November 17, 2018 (by Asif Shamim) - External fuel tanks will be trialled on a pair of Royal Australian Air Force C-130J Hercules transport aircraft over the next 12 months.
RAAF C-130J Hercules #A97-440 fitted with external fuel tanks as part of a trial to determine the value of extra fuel capacity in the Hercules fleet as seen on November 14, 2018. [ Photo by CPL David Gibbs, © Commonwealth of Australia, DoD]
The fuel tanks increase the fuel capacity of a Hercules from 19 tonnes to 27 tonnes.
In November, the first aircraft to receive these tanks – serial #A97-440
– was handed over to No. 37 Squadron at RAAF Base Richmond following routine scheduled maintenance from Airbus Group Australia Pacific.
Air Commodore William Kourelakos, Commander Air Mobility Group, said the utility of these fuel tanks would be explored in a variety of missions.
"Extra fuel is useful during Forward Arming and Refuelling Point operations, where the crew land and offload fuel to another aircraft, vehicle or storage tank," Air Commodore Kourelakos said.
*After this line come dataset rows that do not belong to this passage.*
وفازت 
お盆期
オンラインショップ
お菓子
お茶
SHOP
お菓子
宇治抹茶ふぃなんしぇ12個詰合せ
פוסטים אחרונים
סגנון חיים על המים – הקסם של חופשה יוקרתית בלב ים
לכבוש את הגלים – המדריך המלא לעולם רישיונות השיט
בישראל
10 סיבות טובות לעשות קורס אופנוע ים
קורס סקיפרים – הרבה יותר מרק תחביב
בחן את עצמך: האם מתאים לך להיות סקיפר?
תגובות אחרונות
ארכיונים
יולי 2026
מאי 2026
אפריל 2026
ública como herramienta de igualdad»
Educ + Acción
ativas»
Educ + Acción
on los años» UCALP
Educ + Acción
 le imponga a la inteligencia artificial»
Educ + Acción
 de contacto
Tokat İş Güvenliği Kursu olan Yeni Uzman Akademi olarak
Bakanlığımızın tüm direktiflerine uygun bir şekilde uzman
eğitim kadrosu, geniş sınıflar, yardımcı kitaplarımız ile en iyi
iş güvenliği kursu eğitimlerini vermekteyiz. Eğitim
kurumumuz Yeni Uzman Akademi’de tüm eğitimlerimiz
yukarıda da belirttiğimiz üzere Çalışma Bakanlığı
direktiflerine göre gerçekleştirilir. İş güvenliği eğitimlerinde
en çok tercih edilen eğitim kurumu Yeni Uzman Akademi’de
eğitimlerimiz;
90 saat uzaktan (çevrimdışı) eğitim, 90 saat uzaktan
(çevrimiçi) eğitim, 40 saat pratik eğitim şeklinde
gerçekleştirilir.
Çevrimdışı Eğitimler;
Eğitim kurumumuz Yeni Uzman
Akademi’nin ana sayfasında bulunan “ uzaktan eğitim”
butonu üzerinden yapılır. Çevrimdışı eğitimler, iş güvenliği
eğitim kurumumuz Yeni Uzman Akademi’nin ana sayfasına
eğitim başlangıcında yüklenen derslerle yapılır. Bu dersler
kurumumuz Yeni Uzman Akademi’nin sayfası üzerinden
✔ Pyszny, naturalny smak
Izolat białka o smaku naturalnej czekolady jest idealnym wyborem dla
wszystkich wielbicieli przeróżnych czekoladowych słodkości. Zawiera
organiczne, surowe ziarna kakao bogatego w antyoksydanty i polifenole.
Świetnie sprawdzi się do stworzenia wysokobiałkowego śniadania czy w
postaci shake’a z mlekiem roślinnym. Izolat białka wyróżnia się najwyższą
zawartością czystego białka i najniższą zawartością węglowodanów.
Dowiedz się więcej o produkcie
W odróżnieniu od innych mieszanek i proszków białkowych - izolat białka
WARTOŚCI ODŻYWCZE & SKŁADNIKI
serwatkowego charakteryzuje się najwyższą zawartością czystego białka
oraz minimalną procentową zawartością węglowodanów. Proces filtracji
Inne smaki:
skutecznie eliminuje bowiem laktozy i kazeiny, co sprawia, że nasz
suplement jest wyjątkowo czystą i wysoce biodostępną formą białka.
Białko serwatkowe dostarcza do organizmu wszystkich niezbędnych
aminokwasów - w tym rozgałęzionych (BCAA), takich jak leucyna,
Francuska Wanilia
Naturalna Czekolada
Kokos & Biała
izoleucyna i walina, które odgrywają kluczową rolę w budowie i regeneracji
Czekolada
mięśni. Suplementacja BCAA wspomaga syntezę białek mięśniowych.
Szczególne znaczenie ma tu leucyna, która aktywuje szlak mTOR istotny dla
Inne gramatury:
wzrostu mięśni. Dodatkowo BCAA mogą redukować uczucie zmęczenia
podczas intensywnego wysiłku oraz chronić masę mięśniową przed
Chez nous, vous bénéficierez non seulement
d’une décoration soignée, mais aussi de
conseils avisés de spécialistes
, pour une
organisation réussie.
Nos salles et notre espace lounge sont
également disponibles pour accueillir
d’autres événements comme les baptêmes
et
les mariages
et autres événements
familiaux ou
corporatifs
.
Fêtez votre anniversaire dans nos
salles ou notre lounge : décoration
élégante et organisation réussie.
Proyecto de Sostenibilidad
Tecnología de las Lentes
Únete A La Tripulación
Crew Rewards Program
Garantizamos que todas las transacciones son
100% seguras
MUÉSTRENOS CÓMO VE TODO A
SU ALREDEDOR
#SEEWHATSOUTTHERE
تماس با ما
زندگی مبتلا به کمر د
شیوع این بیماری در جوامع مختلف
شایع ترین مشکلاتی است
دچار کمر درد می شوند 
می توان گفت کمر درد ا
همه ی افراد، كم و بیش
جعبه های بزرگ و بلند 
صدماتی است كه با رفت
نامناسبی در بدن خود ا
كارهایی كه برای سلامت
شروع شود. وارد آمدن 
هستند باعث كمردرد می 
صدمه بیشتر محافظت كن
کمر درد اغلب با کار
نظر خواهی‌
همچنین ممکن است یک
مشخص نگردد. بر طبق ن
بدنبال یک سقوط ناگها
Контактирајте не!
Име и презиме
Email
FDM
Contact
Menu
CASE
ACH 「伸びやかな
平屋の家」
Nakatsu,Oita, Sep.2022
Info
"The fuel tanks can also extend range or endurance during certain missions, allowing us to be more persistent in an area such as during Search and Rescue missions."
"Carrying that extra fuel brings weight and drag considerations, so this trial will determine how these tanks might benefit our future airlift operations."
Older models of the Hercules were equipped with external fuel tanks, and the tanks used in this trial have been refurbished from remaining stock after the retirement of the C-130H Hercules in 2012.
The C-130J was introduced to RAAF service in 1999 without external fuel tanks, due to its engines being more efficient and more powerful than those that powered earlier generations of Hercules.
The utility of these fuel tanks will be explored this December, with A97-440 expected to support Operation Christmas Drop in Guam. Hosted by the United States Pacific Air Forces, Operation Christmas Drop involves the delivery of donated gifts including food, clothing and toys to remote island communities in the West Pacific.
"Some of these missions are to islands more than 2000 kilometres from Guam, where there's very limited options to divert in the event of an emergency," Air Commodore Kourelakos said.
"Carrying that extra fuel would make some aspects of mission planning easier, allow crews to deliver to more island communities, or increase the amount of time loitering at a Drop Zone."